Name: Kathryn Weatherhead

Husband: Paul

Town: Hilton Head Island

Children: Hillary Dollenberg and Tyler Howard; stepdaughter Lauren Weatherhead; three grandsons

Occupation: Science teacher and department chairwoman at Hilton Head Island High School. Weatherhead has taught in Beaufort County for more than 33 years. She has been an adjunct professor at the University of South Carolina Beaufort for almost 20 years and a College Board consultant for the same amount of time.

Favorite mommy moment: My favorite moments were snuggling with my children and reading books before they went to bed. I also loved the time I spent with them in the car, driving the carpools to sports and activities. This was the time we could catch up on their day, and I also got to know their friends. I never regretted the hours of carpooling, and I was the mom who always volunteered to do it. Even though I often complained about it at the time, I remember loving and hating all the projects my kids had to do and how we all worked on them. It was usually something like "Mom, I need to build an exact replica of the Sistine Chapel ceiling by tomorrow morning," or "Mom, can you help me think of something to do for my science fair?"

Most challenging moment: It was always heart-wrenching to see my children when they were sick or injured, and both of them have pretty big surgical and orthopedic dossiers. It is also tough on kids when their parents get divorced.

Favorite book: I could not get by without a Bible. Sometimes I just open it up and get inspiration from whatever page I find. My "go-to" fiction is "Persuasion," by Jane Austen, and I have probably read it 15 times. It is not exactly the same story as mine, but my husband, Paul, and I were college sweethearts and married 30 years later, so I enjoy the story line.

Hidden talent: If I have any talents, they are not really hidden. Most people don't know that I speak a little Japanese, and I am an award-winning textbook author.

Biggest success as a mom: I supported my children in all of the sports and activities they wanted to be involved in and helped them in school. And along the way, they became independent, world-traveled, confident, friendly and well-mannered. I consider them to be really interesting people, and just being their mom is my biggest success.
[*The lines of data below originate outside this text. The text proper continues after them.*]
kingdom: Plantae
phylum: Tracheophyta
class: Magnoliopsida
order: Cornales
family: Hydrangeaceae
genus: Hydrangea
What are you proud of your kids for? I am proud of both of my children and my stepdaughter for all they have accomplished and for the people they have become. Hillary and Tyler have also married incredible spouses, who are loving and supportive of them, and they have provided me with pride in being a grandmother of three.

What do you do with your grandchildren that you didn't do with your children? Two of my little grandsons are still infants, but I have definitely enjoyed doing things for them and for their parents. August is nearly 2, and he likes to come over to "Gigi's" house. I pretty much let him direct what we are doing. I practically bought my home with grandchildren in mind and have set up the upstairs with toys, the downstairs with a crib and changing table, and we built a swing set in the backyard.

I think when my grandchildren are around, my concentration is all about them, unlike when I had my own little ones and I had to manage the house. I would do anything for them and hope they will know it. I only got to see my grandparents once a year so I plan to be a more "hands-on" grandma.

Advice for other moms: I have two thoughts. First, I used to have a plaque on the wall in the nursery that said "Cleaning and scrubbing can wait till tomorrow, for children grow up we've learned to our sorrow. So quiet down cobwebs, dust go to sleep ... I'm rocking my baby, and babies don't keep." That is my best advice: Enjoy your children at each stage of their development, even when you are exhausted. Secondly, as a teacher, I would like to advise moms and dads to be parents to their children and not try to be their best friend. They need boundaries and expectations for behavior, no matter how old they are. Parents are the most important teachers and role models.

What would you tell a younger you? Relax. You don't have to be perfect.